TRPM2, TRPM3, and TRPM7 are associated with AMPK activation. Silencing TRPM2 leads to a decrease in ATP levels and activates AMPK. In TRPM2 knockout cells, abscisic acid-mediated AMPK activation improves glucose uptake and is independent of the insulin pathway[87]. In contrast, activation of TRPM3 and TRPM7 induces intracellular calcium accumulation, thereby enhancing the phosphorylation levels of CaMKKβ and AMPK[88,89]. Clotrimazole and glibenclamide (inhibitors of TRPM4) inhibit AMPK-mediated muscle cell hyperpolarization[90]. Additionally, TRPM2, TRPM4, and TRPM5 regulate insulin secretion by perceiving the intracellular calcium levels (Table 2)[91]. Currently, TRPMs are reported to induce AMPK activation; however, further investigation is required to elucidate whether TRPM-mediated AMPK activation causes adverse reactions in the treatment of T2DM.
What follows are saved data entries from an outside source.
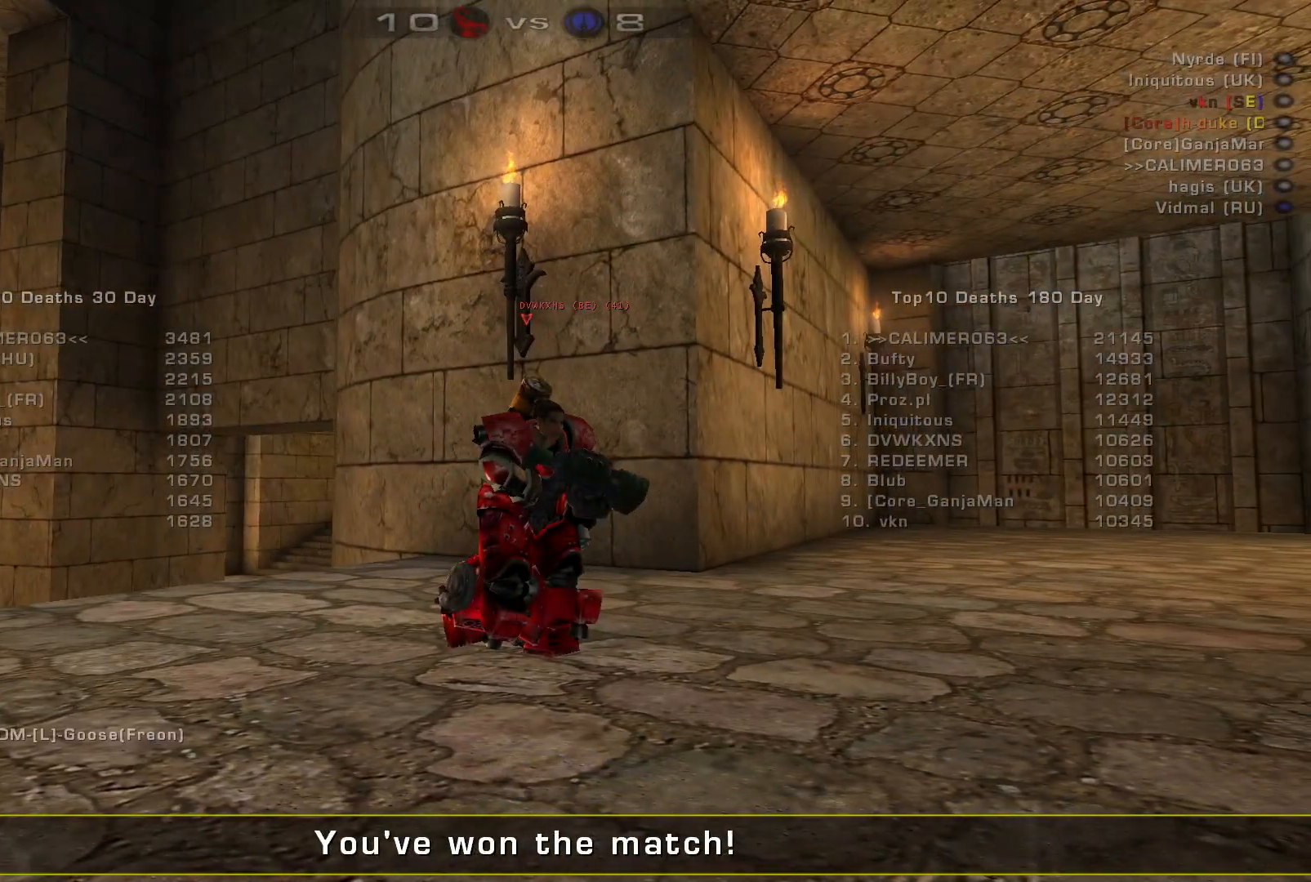
{"keys": [], "mouse": [], "events": []}
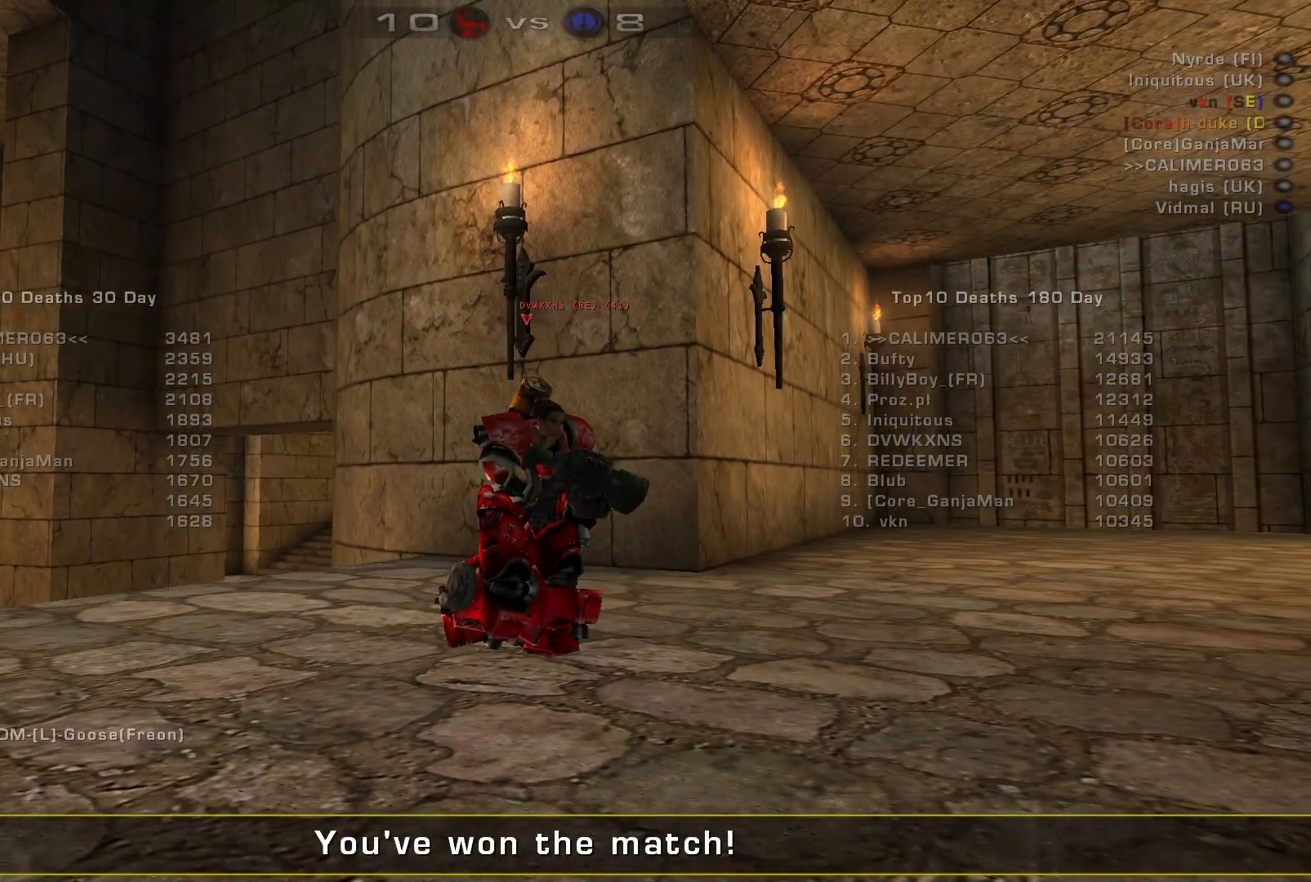
{"keys": [], "mouse": [], "events": []}
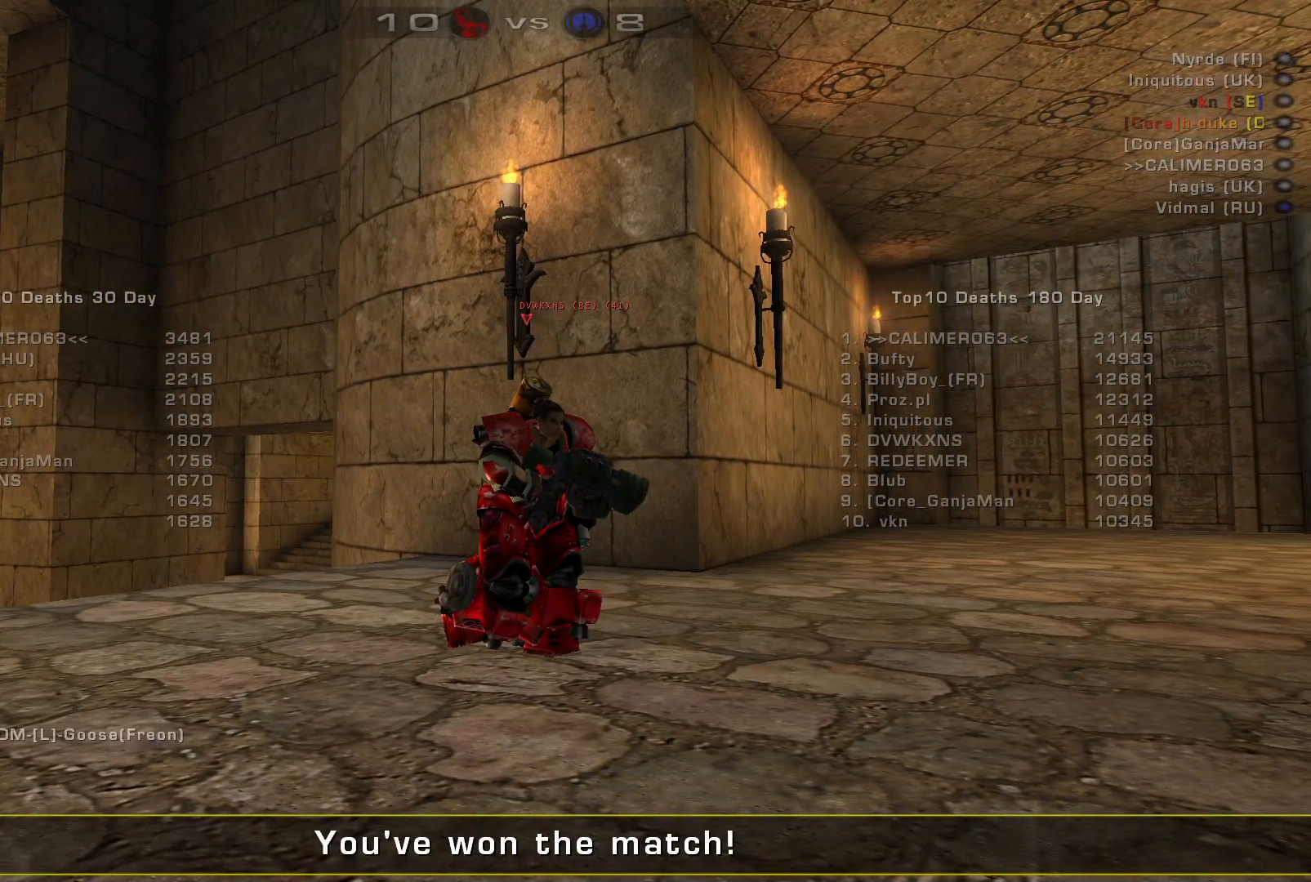
{"keys": [], "mouse": [], "events": [[167, "c", "down"], [267, "c", "up"]]}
Targeting calcium channels in the treatment of T2DM is promising (Figure 2). However, there are still many challenges to overcome: (1) The structures and functions of these channels remain elusive; (2) Highly specific agonists and inhibitors are not available for many of these channels; (3) Agonists and inhibitors of these channels exhibit cytotoxicity, and thus require further development; and (4) When more than one calcium channel is present on the same organelle, how these channels work remains unclear. Therefore, developing efficient and non-toxic agonists and inhibitors for these channels is imperative. Additionally, extensive research is required to elucidate the structure and function of other ion channels.
In this review, we summarize 15 calcium ion channels that could be potential targets for T2DM treatment via AMPK (Figure 2). Among them, seven (VDAC1, MCU, SERCA, TRPV1, TRPML1, TRPM3, and TRPM7) have been specifically reported to be associated with AMPK activation. VDAC1 and MCU activate AMPK through the energy-sensing mechanism, while SERCA, TRPV1, TRPML1, TRPM3, and TRPM7 activate AMPK through calcium signaling. Moreover, TRPV1, SERCA, and TRPML1 have already been proven to activate AMPK and alleviate the phenotype of T2DM. In addition, there are other ion channels, such as potassium ion channels, that reportedly play a role in the treatment of T2DM[92]. Since this is not the focus of this article, we have not discussed these channels in this review. In summary, targeting calcium-permeable channels is a very promising direction in the exploration of new drugs for T2DM, but extensive studies are required in this field.